Cellphones are Hurting Us
There are plenty of reasons to put our cellphones down once in a while. For example, it’s rude to bring phones to the table while eating with your family. Also, let’s not forget the value of being present in our immediate surroundings, seeing and hearing what is happening around us, not to mention the necessities demanded by reality, such as walking across the street or driving.
However, here’s a reason to put down your phone that you might not have considered: cellphones are ruining our posture. Bad posture can start simply as a stiff neck; however, it can get far worse than that. If you’re in a public place, look around – how many people are bent or “hunching” over their phones? Technology is transforming how we hold ourselves, contorting our bodies.
Of course, the problem of hunching began with the introduction of the Internet, arriving on our computers and laptops. Today, New Zealand physiotherapist Steve August has developed a new term for this bad posture that he calls the iHunch, in reference to Apple’s popular iPhone. It might also be called iPosture or even “text neck.”
The average head weighs 10 to 12 pounds (4.5 – 5.5 kilos). When we bend our necks forward 60 degrees, as we do to use our phones, the effective stress on our neck increases that weight to 60 pounds (27 kilos). When Steve August started treating patients more than 30 years ago, he says he saw plenty of hunching or slouching, what later become permanent humps where the upper back has frozen into a forward curve. However, he saw this physical deformity only in grandmothers and great-grandmothers. Now he’s seeing the same slouched shoulders in teenagers.
Not surprisingly, there appears to be a linear relationship between the size of your device and the extent to which it affects you. Cellphones are smaller than tablets, for example. The smaller the device, the more you must contract your body to use it. Additionally, the more shrunken and inward your posture, the more submissive you are likely to become.

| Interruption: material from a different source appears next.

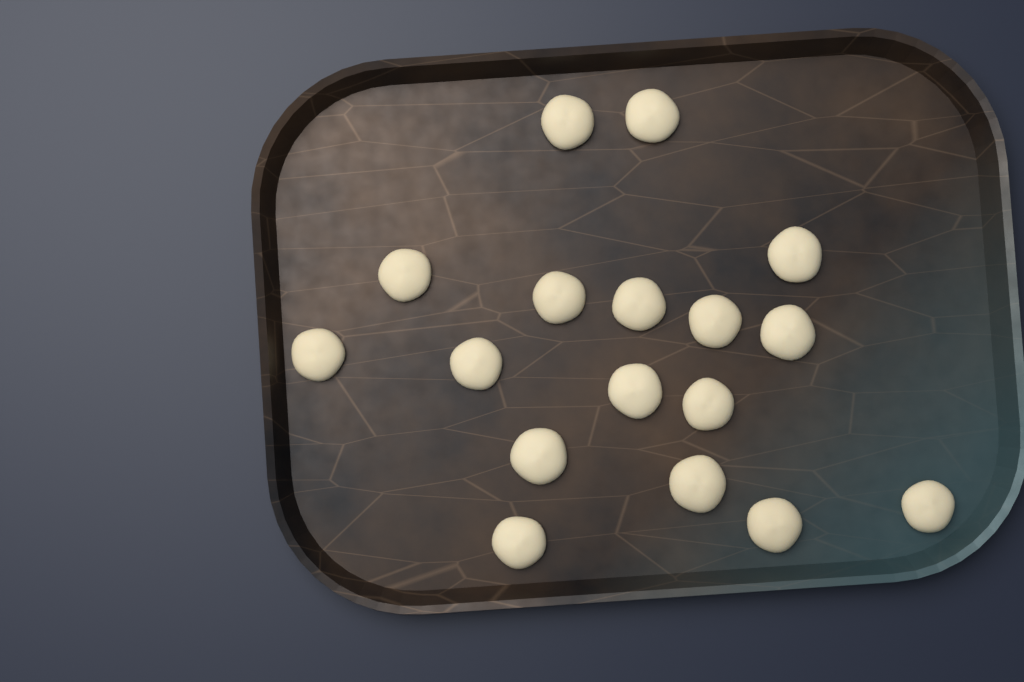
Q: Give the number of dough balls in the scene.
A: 17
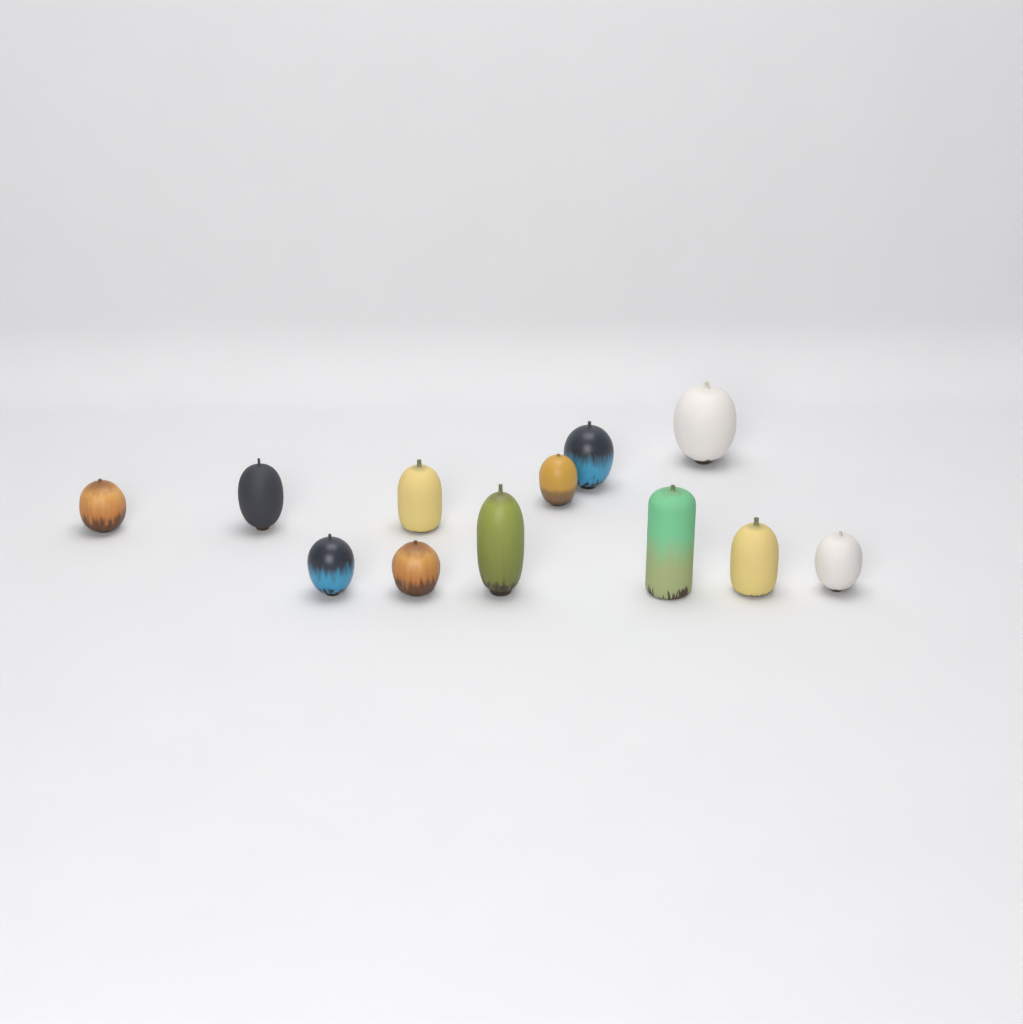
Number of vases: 12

Interestingly, when we’re sad or scared or feel powerless, we also slouch or stoop over. Studies have shown that people with clinical depression adopt a posture that resembles the iHunch. One study, published in 2010 in the official journal of the Brazilian Psychiatric Association, found that depressed patients were more likely to stand with their necks bent forward, shoulders collapsed, and arms drawn in toward the body, a position not unlike the iHunch.
Many psychologists believe that posture can not only reflect our emotional states, but it can also contribute to them. In a study published in Health Psychology, Dr. Shwetha Nair and her colleagues studied non-depressed participants. They divided the study participants into two groups and asked them the same questions. One group was instructed to sit in a straight and upright position, while the second group sat with slouched posture. Linguistic analyses revealed that slouchers were more negative in what they had to say. Compared with upright sitters, the slouchers reported significantly lower self-esteem and mood, and greater fear. The researchers concluded, “Sitting upright may be a simple behavioral strategy to help build resilience to stress.” In a 2009 study of Japanese schoolchildren, those who were trained to sit with upright posture were more productive than their classmates in writing assignments.

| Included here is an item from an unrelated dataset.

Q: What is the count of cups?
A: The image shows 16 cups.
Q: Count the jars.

Ironically, while many of us spend hours every day using small mobile devices to increase our productivity and efficiency, interacting with these objects, even for short periods of time, might do just the opposite, reducing our assertiveness and undermining our productivity.

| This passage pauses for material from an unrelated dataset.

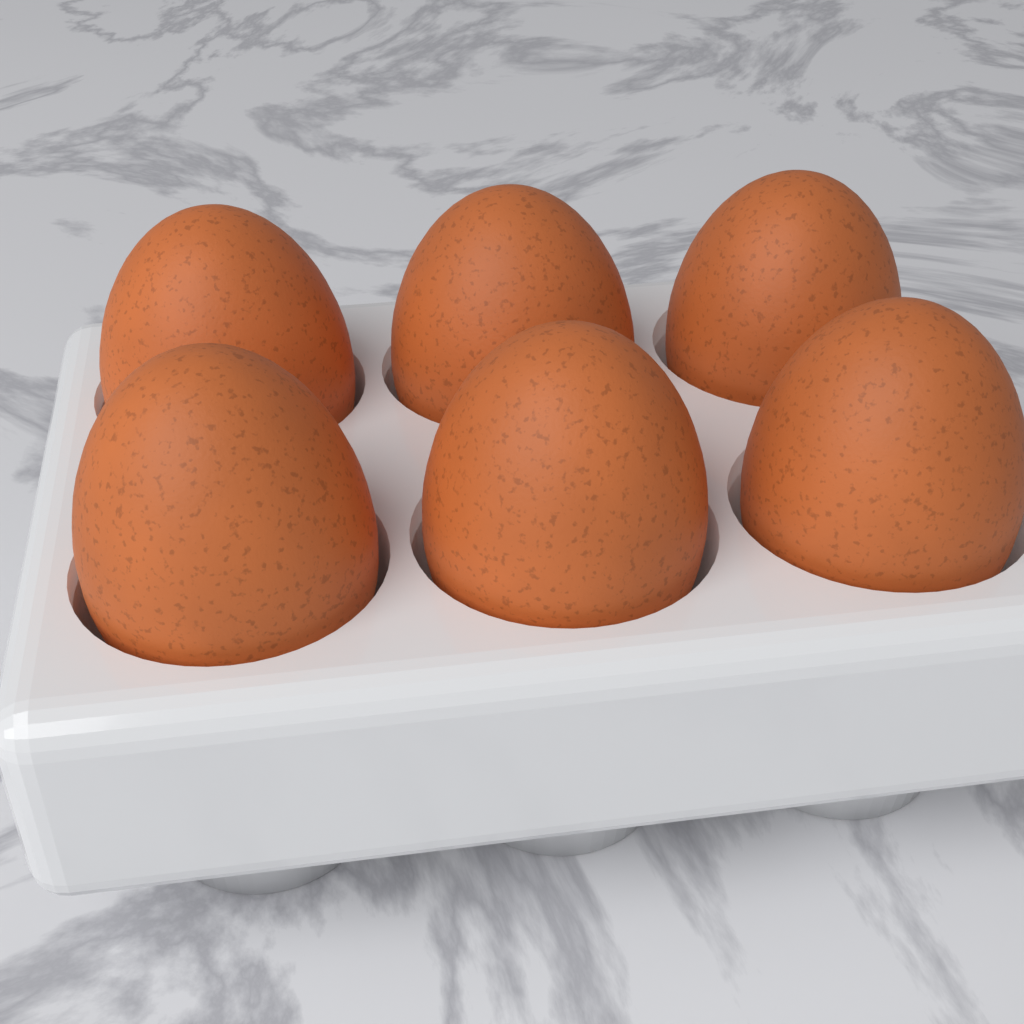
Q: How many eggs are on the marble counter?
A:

Despite all this, we rely on our mobile devices far too much to give them up, and that’s not going to change anytime soon. Fortunately, there are ways to fight the iHunch. Keep your head up and shoulders back when looking at your phone, even if that means holding it at eye level. You can also try stretching frequently or massaging the two muscle groups that are involved in the iHunch – those between the shoulder blades and the ones along the sides of the neck. This helps reduce scarring and restores elasticity.
Finally, the next time you reach for your phone, remember that it induces slouching, and slouching can change your mood and possibly even your behavior. Your physical posture sculpts your psychological posture.
[Research for this article comes from The New York Times.]